The whole world looks to the Netherlands for horticultural technology and cultivation. But in other areas Dutch growers can learn from their Australian colleagues, says Oomen. “The nurseries have a strong connection with the trade and the supermarkets. Varieties are chosen together with the buyers, who, five times per season, carry out taste trials on the nursery. Furthermore agreements about the supply are made throughout the year and there is a total openness about the approach. The customers can see everything, for example the implementation of the integrated crop protection measures including the complete registration of substances used, quantities, and times of spraying moments."

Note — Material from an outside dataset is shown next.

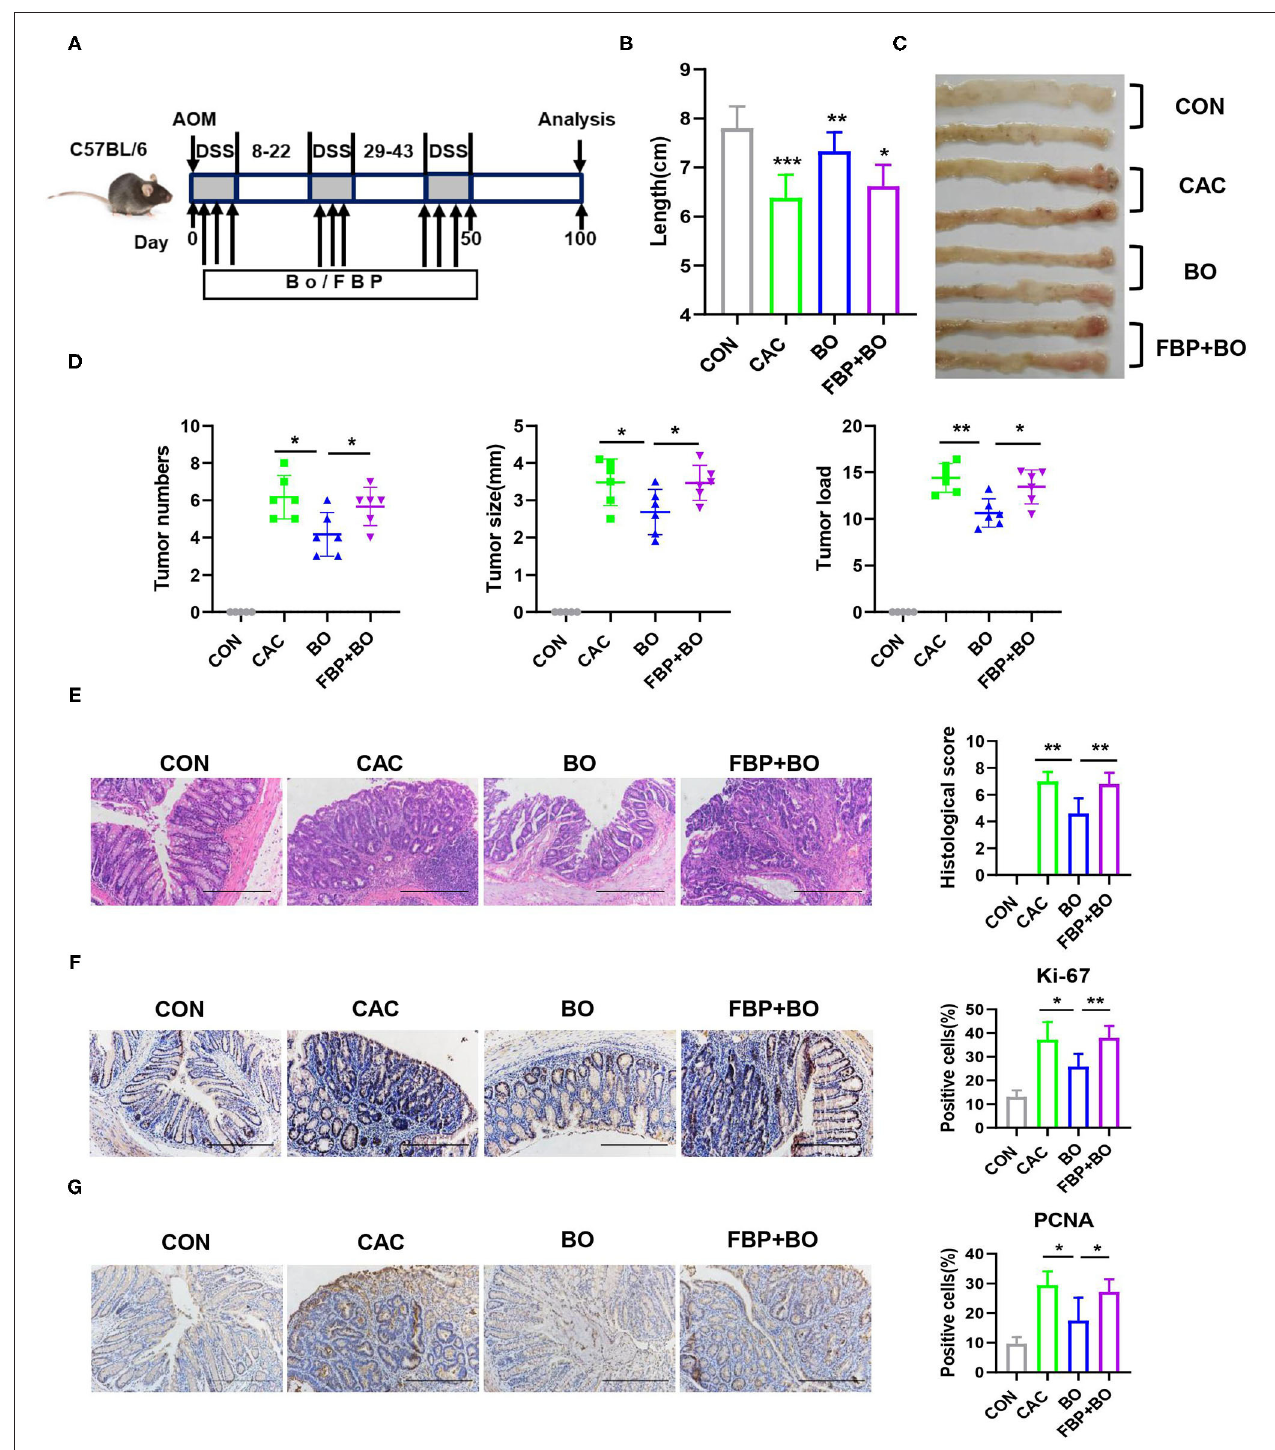
FIGURE 5 | Bornlisy inhibits colon cancer cell proliferation by reducing glycolysis. (A) The C57BL/6J mice ( n = 5 for each group) were intraperitoneally treated with fructose-2,6-biphosphate (FBP) (500 mg/kg, once every 2 days) and orally treated with BO (10 ml/kg, once every 2 days) during AOM-DSS administration. After induction of tumorigenesis (100 days), the mice were euthanized and the colons were removed. (B) The representative images of colons were shown, and the colons’ lengths were measured. (C) The representative images of colon tumors were shown. (D) Tumor number, tumor size, and tumor load in colons were measured. (E) The histological colon tumor images using H&E staining were shown. The histological score was assessed by a pathologist (scale bars, 500 µ m). (F,G) The tumor tissues were stained for Ki-67 and PCNA (scale bar: 500 µ m). The percentages of Ki-67-positive and PCNA-positive cells were quantified. Data with error bars are represented as mean ± SD. Each panel is a representative experiment of at least three independent biological replicates. Scale bars, 50mm. * p < 0.05, ** p < 0.01, and *** p < 0.001 as determined by unpaired Student’s t -test.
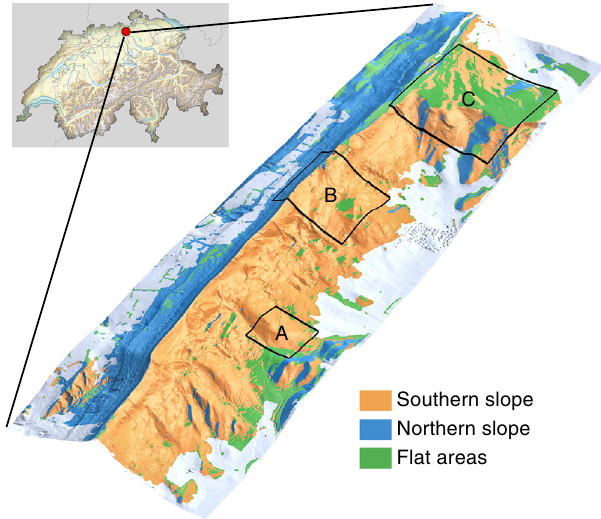
Fig. 1 Laegern mountain temperate mixed forest site in Switzerland. The test site is located near Zurich and covers about 2 × 6 km. The mountain range is divided by a ridge running from east to west, separating the forested area in north facing (blue) and south facing (orange) slopes. Flat areas are de fi ned with a slope < 10 ° (green). Areas not covered by forest (agriculture, grassland, urban areas) are shown in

Also in the area of finance, Dutch growers can get ideas, he says. “Now, when there is a transfer of nursery, it has to be financed each time again. You always have to go to the bank. You can do it differently: Through more cooperation between growers; through external financers or through a system of ‘sharemilking’, a cooperation whereby a company slowly moves from one owner to another. The Netherlands may well lead the way in the field of technology and cultivation, but in the financial area there is much to improve."

Summary

Flavorite was one of the first professional greenhouse nurseries in Australia. The company was set up by traders and it still has a trading function. Because the country does not have a greenhouse tradition the company obtains its knowledge from the Netherlands. The entire greenhouse is Dutch and ex-grower Toon Oomen advises on cultivation techniques. Conversely the Dutch can also learn from Australia in terms of financing and connecting with customers, he says.